In the first half of this year, the tax revenue growth rate was higher than the GDP and corporate profit growth rates. Which means there is room for tax cuts.

Also, China should pay greater attention to intellectual property rights dispute cases so as to meet the expectations of private enterprises, and expedite the process to establish institutional and legal norms to better protect the intellectual property rights of entrepreneurs and individuals.

And to expedite the consumption structure upgrading, China should adjust and optimize State capital allocation, in order to unleash the huge domestic demand potential, which in turn would help develop mixed ownerships, and hasten the withdrawal of State capital from zombie enterprises, sunset industries and inefficient production areas and shift it to emerging industries of strategic importance and public welfare sectors.

There is also a need for China to improve the returns on State capital investment and help develop more nongovernmental mixed ownerships in competitive areas to build a governance structure conducive to stimulating entrepreneurship and developing innovative enterprises.

Deepen supply-side reform in service sector

China should also deepen supply-side structural reform in the service sector and further open up the sector to attract more capital and improve the supply of services. The authorities should break down administrative and market monopolies in the sector and open it up in an all-round way.

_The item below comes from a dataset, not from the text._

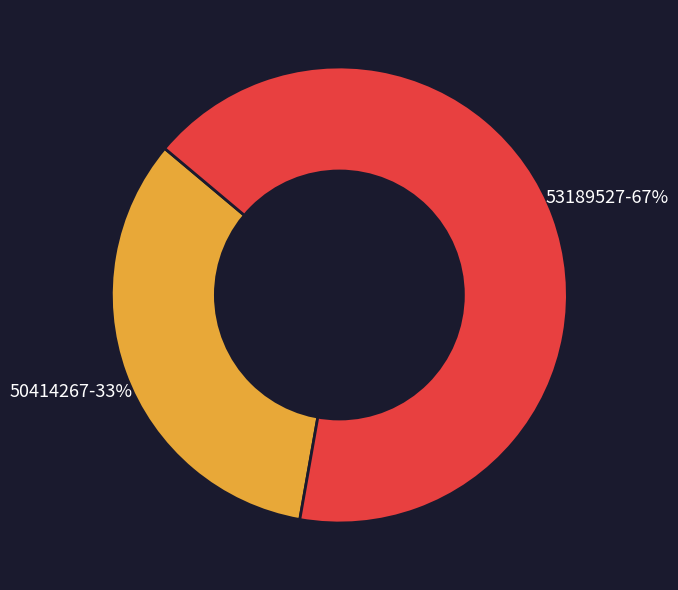

Rank the categories by value from highest to lowest.

53189527, 50414267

The comprehensive opening up of the service market should be considered a major task to effectively check the decline of private investment and build a service market system nationwide that is marked by orderly competition. Also, the formation of a new, market-based pricing mechanism in the sector should be accelerated.

Service trade should be further opened up to develop a new, all-round opening-up pattern, which can effectively boost service-oriented consumption and help the world to see China as a consumption-and service-oriented market, rather than as the "factory of the world", which, to some extent, could ease the strained economic and trade ties with some countries.

For China, this means setting a strategic goal, the goal of becoming a service trade power. China should also increase the import of quality products and services such as medicines to meet its rising consumption demands. For example, it should increase the import of medicines, and services such as elderly care, and remove the unreasonable restrictions on the import of some other services to better meet people's demand for service-related consumption. China needs to update-and shorten-its negative list for trade in services, too, and expedite the implementation of "post-establishment national treatment" to create a fair environment for all market players.

And while advancing the Belt and Road Initiative, China should focus on capacity cooperation and trade in services as key areas to develop a service trade-driven, new capacity cooperation landscape, as well as promote free trade.

In the negotiations on China-Republic of Korea, China-Japan-ROK and Asia-Pacific free trade areas, and the China-European Union investment agreement, Beijing should emphasize that it is making greater efforts to further open up its service sector, in order to boost service trade. It should also use service trade to accelerate the transformation of its pilot free trade zones and develop the Hainan free trade port as part of its expanded opening-up plan.

Amid the US' protectionist moves, the deepening of market-oriented reform along with the expansion of domestic demand will not only help China better deal with trade frictions, but also be helpful to China's development and global economic recovery in the medium and long term.

The article is a contribution from the research group of Hainan-based China Institute for Reform and Development.